* **Fragmento del documento**:
>>>>
Esposas de guerra
Por Javier Yuste González
Una de las consecuencias más duraderas de los conflictos armados es la migración poblacional de refugiados, exiliados, colonos… con la consabida pérdida de identidad local en las zonas más castigadas y en los países de procedencia de los vencedores; así como la adquisición de una revulsiva riqueza genética. Todo ello transfigura el entorno social de forma aparentemente imperceptible a medio plazo, pero se asienta en las generaciones venideras con una firmeza de hierro.
Dentro de ese flujo migratorio, mayoritariamente forzado, se encuentra una línea elemental que atrae mi mirada cada cierto tiempo: la de las esposas de guerra. En el estudio de los conflictos humanos parece imposible que dos personas muy distintas y separadas por las barreras culturales, geográficas e idiomáticas se conozcan e inicien una vida en común, pero no lo es. Y estoy hablando de una realidad que trajo de cabeza a no pocas administraciones militares ante el flujo constante de matrimonios y solicitudes de permisos de residencia y, después, de ciudadanía para miles y miles de mujeres. Los ejemplos más tangibles son los que se dieron durante y después de las dos grandes guerras del pasado s. XX, que llegaron incluso a centrar la trama de una divertida comedia protagonizada por Cary Grant, invirtiendo los papeles para sacar más punta al lápiz.
En los Estados Unidos se registraron un total de entre 4.000 y 8.000 matrimonios entre soldados y mujeres de terceros países durante la conocida como Gran Guerra, que se trasladaron a América. El número creció hasta los 52.500 durante la segunda guerra mundial, contraídos principalmente en Reino Unido (75%), Francia (15%) y los países del Eje, pero también en Australia (se llega a hablar de 10.000), Filipinas, Iberoamérica, etc., hasta un total de treinta nacionalidades distintas. Matrimonios que engendraron descendencia antes de pisar suelo americano: cerca de 17.500 niños.
El Gobierno del Canadá, por poner otro ejemplo, entre los años 1942 y 1947, contabilizó un total de 48.000 matrimonios entre sus soldados y mujeres de terceros países. 47.783 esposas, junto con 21.950 niños, fueron admitidas en el país norteamericano, registrándose tantas nacionalidades diferentes como en los EEUU: Reino Unido (44.886), Holanda, Francia, Alemania, Italia, países africanos, India, Australia, el Caribe, etc.
Ante semejantes avalanchas, podemos creer que los matrimonios se celebraban con total normalidad, pero nada más lejos de la realidad.
<<<<
* **Entradas**:
>>>>
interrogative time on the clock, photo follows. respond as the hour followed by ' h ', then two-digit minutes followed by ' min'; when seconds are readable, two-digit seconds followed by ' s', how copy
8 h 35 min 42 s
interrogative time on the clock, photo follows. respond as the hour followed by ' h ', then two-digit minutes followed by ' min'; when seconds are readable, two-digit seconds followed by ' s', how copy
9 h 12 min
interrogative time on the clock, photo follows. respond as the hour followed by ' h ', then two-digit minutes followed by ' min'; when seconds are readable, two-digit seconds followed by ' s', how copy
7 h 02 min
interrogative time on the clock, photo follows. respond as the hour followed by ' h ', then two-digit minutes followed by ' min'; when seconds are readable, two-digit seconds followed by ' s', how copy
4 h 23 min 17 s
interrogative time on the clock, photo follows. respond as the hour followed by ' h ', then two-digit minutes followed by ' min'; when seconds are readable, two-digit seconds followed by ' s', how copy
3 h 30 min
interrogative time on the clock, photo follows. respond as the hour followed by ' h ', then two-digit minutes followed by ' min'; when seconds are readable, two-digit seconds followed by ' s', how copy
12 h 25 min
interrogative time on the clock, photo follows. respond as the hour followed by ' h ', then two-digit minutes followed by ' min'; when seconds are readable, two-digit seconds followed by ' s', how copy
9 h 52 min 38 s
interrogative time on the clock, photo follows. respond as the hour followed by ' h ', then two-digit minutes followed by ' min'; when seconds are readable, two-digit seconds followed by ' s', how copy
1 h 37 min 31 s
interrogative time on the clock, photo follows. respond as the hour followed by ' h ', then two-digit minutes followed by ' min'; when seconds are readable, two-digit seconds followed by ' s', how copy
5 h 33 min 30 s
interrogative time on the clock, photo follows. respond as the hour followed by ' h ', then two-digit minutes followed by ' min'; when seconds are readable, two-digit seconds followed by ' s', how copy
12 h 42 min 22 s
<<<<
* **Instrucción escrita 1**: Reproduce sin ningún cambio el pasaje del texto sobre las esposas de guerra, todo lo que va desde «El Gobierno del» hasta «el Caribe, etc.».
* **Instrucción escrita 2**: Presenta todas las líneas de las entradas en forma de lista numerada, sin incluir las líneas en blanco.

* **Respuesta del ejercicio 1**:
El Gobierno del Canadá, por poner otro ejemplo, entre los años 1942 y 1947, contabilizó un total de 48.000 matrimonios entre sus soldados y mujeres de terceros países. 47.783 esposas, junto con 21.950 niños, fueron admitidas en el país norteamericano, registrándose tantas nacionalidades diferentes como en los EEUU: Reino Unido (44.886), Holanda, Francia, Alemania, Italia, países africanos, India, Australia, el Caribe, etc.

* **Respuesta del ejercicio 2**:
1. interrogative time on the clock, photo follows. respond as the hour followed by ' h ', then two-digit minutes followed by ' min'; when seconds are readable, two-digit seconds followed by ' s', how copy
2. 8 h 35 min 42 s
3. interrogative time on the clock, photo follows. respond as the hour followed by ' h ', then two-digit minutes followed by ' min'; when seconds are readable, two-digit seconds followed by ' s', how copy
4. 9 h 12 min
5. interrogative time on the clock, photo follows. respond as the hour followed by ' h ', then two-digit minutes followed by ' min'; when seconds are readable, two-digit seconds followed by ' s', how copy
6. 7 h 02 min
7. interrogative time on the clock, photo follows. respond as the hour followed by ' h ', then two-digit minutes followed by ' min'; when seconds are readable, two-digit seconds followed by ' s', how copy
8. 4 h 23 min 17 s
9. interrogative time on the clock, photo follows. respond as the hour followed by ' h ', then two-digit minutes followed by ' min'; when seconds are readable, two-digit seconds followed by ' s', how copy
10. 3 h 30 min
11. interrogative time on the clock, photo follows. respond as the hour followed by ' h ', then two-digit minutes followed by ' min'; when seconds are readable, two-digit seconds followed by ' s', how copy
12. 12 h 25 min
13. interrogative time on the clock, photo follows. respond as the hour followed by ' h ', then two-digit minutes followed by ' min'; when seconds are readable, two-digit seconds followed by ' s', how copy
14. 9 h 52 min 38 s
15. interrogative time on the clock, photo follows. respond as the hour followed by ' h ', then two-digit minutes followed by ' min'; when seconds are readable, two-digit seconds followed by ' s', how copy
16. 1 h 37 min 31 s
17. interrogative time on the clock, photo follows. respond as the hour followed by ' h ', then two-digit minutes followed by ' min'; when seconds are readable, two-digit seconds followed by ' s', how copy
18. 5 h 33 min 30 s
19. interrogative time on the clock, photo follows. respond as the hour followed by ' h ', then two-digit minutes followed by ' min'; when seconds are readable, two-digit seconds followed by ' s', how copy
20. 12 h 42 min 22 s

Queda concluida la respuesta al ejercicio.